### AVAILABLE DATA
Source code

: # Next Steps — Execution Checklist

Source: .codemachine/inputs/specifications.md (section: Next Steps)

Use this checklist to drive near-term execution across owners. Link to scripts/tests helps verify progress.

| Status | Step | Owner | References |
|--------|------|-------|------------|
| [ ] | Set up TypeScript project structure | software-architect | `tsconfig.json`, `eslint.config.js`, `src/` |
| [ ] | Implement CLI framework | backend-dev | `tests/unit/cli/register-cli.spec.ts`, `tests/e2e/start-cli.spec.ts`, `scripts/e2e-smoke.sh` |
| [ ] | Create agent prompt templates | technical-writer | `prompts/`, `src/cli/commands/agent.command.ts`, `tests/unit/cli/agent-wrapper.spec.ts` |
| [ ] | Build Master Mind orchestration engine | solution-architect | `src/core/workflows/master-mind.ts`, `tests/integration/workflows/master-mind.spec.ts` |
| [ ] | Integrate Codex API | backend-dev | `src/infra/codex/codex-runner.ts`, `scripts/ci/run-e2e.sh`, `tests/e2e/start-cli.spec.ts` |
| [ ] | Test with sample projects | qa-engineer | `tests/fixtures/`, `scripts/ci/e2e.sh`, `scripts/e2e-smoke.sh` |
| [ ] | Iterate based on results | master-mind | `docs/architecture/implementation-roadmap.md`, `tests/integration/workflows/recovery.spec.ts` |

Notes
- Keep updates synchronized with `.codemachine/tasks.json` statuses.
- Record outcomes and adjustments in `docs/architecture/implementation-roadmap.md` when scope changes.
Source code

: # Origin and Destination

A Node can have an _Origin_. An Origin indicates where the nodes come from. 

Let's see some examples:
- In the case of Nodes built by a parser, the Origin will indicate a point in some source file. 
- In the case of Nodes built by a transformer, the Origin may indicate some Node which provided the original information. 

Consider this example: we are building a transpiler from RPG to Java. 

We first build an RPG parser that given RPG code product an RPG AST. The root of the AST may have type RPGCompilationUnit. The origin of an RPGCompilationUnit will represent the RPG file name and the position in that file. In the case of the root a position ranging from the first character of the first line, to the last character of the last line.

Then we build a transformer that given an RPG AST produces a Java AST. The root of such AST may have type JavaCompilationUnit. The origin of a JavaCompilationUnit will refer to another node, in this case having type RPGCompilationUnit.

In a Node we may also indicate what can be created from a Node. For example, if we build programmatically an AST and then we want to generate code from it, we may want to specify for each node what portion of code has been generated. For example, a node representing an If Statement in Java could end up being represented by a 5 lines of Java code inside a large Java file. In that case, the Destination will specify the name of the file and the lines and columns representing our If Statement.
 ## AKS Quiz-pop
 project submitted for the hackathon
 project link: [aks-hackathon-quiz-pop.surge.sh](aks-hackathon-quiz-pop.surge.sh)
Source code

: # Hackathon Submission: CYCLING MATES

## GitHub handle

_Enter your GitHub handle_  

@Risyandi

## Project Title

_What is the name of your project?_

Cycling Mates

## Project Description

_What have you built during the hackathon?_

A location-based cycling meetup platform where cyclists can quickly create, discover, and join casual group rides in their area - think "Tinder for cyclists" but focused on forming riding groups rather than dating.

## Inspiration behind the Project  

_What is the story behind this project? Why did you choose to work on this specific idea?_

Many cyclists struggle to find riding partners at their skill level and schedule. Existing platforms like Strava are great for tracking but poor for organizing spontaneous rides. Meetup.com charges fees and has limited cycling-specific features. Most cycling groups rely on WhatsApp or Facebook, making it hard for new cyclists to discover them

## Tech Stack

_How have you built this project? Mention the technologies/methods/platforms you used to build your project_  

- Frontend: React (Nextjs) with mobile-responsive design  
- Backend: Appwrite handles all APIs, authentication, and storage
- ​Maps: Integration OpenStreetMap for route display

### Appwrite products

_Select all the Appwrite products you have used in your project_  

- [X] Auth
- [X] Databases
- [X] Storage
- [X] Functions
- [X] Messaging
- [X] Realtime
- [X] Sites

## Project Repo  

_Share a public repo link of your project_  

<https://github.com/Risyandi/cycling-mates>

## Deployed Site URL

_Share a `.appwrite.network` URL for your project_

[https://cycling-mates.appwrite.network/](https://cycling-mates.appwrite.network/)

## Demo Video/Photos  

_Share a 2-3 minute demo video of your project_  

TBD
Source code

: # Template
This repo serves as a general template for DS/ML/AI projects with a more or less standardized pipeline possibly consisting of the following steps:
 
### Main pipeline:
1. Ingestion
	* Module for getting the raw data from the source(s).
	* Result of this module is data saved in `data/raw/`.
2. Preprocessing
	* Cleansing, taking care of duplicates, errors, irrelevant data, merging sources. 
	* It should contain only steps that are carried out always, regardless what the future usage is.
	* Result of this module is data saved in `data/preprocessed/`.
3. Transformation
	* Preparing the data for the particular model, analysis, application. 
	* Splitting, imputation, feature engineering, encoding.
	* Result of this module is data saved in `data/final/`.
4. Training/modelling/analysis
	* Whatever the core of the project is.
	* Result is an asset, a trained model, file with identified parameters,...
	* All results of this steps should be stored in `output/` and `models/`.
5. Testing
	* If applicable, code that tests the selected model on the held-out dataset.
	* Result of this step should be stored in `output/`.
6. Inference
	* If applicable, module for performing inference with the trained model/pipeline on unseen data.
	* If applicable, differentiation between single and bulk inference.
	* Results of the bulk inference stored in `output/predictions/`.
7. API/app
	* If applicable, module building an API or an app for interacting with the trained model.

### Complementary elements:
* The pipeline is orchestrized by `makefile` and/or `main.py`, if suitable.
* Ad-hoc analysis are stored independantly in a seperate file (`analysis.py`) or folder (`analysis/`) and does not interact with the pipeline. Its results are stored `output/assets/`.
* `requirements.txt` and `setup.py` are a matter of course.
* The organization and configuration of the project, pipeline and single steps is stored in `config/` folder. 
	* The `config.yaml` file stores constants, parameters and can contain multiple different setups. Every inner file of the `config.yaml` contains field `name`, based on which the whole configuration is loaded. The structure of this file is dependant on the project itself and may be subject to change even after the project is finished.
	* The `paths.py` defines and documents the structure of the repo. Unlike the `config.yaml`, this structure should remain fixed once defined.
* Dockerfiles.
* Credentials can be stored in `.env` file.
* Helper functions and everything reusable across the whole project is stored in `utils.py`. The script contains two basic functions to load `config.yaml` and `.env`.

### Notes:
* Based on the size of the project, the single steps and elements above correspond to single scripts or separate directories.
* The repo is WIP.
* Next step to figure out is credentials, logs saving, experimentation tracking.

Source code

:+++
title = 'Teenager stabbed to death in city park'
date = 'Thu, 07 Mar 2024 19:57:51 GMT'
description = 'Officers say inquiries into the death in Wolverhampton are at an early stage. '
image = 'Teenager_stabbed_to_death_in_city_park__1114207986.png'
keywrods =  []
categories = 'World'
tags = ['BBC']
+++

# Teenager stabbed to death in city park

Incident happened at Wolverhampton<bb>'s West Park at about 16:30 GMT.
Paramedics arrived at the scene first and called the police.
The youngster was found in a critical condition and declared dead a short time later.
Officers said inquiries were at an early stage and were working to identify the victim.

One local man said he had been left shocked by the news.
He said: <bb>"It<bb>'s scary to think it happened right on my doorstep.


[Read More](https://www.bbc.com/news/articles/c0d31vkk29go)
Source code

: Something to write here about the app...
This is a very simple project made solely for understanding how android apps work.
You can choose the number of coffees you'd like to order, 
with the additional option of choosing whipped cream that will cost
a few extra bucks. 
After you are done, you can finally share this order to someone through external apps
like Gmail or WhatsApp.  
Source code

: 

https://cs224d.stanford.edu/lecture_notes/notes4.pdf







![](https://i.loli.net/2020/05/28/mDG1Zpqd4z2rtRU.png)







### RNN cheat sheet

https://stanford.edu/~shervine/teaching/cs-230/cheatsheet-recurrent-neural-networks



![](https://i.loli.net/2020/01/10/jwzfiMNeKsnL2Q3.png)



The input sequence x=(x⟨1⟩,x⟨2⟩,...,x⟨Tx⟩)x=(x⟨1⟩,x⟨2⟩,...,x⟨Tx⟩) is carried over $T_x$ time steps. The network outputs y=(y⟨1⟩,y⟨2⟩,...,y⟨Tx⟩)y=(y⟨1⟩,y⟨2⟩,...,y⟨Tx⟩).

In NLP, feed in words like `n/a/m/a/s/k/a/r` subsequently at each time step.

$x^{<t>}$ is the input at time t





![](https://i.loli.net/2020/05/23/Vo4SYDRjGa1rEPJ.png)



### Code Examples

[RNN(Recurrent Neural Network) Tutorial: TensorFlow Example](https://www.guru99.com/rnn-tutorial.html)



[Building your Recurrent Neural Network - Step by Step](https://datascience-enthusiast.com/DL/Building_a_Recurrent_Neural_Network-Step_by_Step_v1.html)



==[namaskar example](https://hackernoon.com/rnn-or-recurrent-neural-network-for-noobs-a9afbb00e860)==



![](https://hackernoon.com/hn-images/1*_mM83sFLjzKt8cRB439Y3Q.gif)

### PROBLEM
Return exactly, and only, the lines above starting at the line that contains "Ad-hoc analysis are" and ending at the line that contains "The youngster was".

### ANSWER FOR THIS EXERCISE
* Ad-hoc analysis are stored independantly in a seperate file (`analysis.py`) or folder (`analysis/`) and does not interact with the pipeline. Its results are stored `output/assets/`.
* `requirements.txt` and `setup.py` are a matter of course.
* The organization and configuration of the project, pipeline and single steps is stored in `config/` folder. 
	* The `config.yaml` file stores constants, parameters and can contain multiple different setups. Every inner file of the `config.yaml` contains field `name`, based on which the whole configuration is loaded. The structure of this file is dependant on the project itself and may be subject to change even after the project is finished.
	* The `paths.py` defines and documents the structure of the repo. Unlike the `config.yaml`, this structure should remain fixed once defined.
* Dockerfiles.
* Credentials can be stored in `.env` file.
* Helper functions and everything reusable across the whole project is stored in `utils.py`. The script contains two basic functions to load `config.yaml` and `.env`.

### Notes:
* Based on the size of the project, the single steps and elements above correspond to single scripts or separate directories.
* The repo is WIP.
* Next step to figure out is credentials, logs saving, experimentation tracking.

Source code

:+++
title = 'Teenager stabbed to death in city park'
date = 'Thu, 07 Mar 2024 19:57:51 GMT'
description = 'Officers say inquiries into the death in Wolverhampton are at an early stage. '
image = 'Teenager_stabbed_to_death_in_city_park__1114207986.png'
keywrods =  []
categories = 'World'
tags = ['BBC']
+++

# Teenager stabbed to death in city park

Incident happened at Wolverhampton<bb>'s West Park at about 16:30 GMT.
Paramedics arrived at the scene first and called the police.
The youngster was found in a critical condition and declared dead a short time later.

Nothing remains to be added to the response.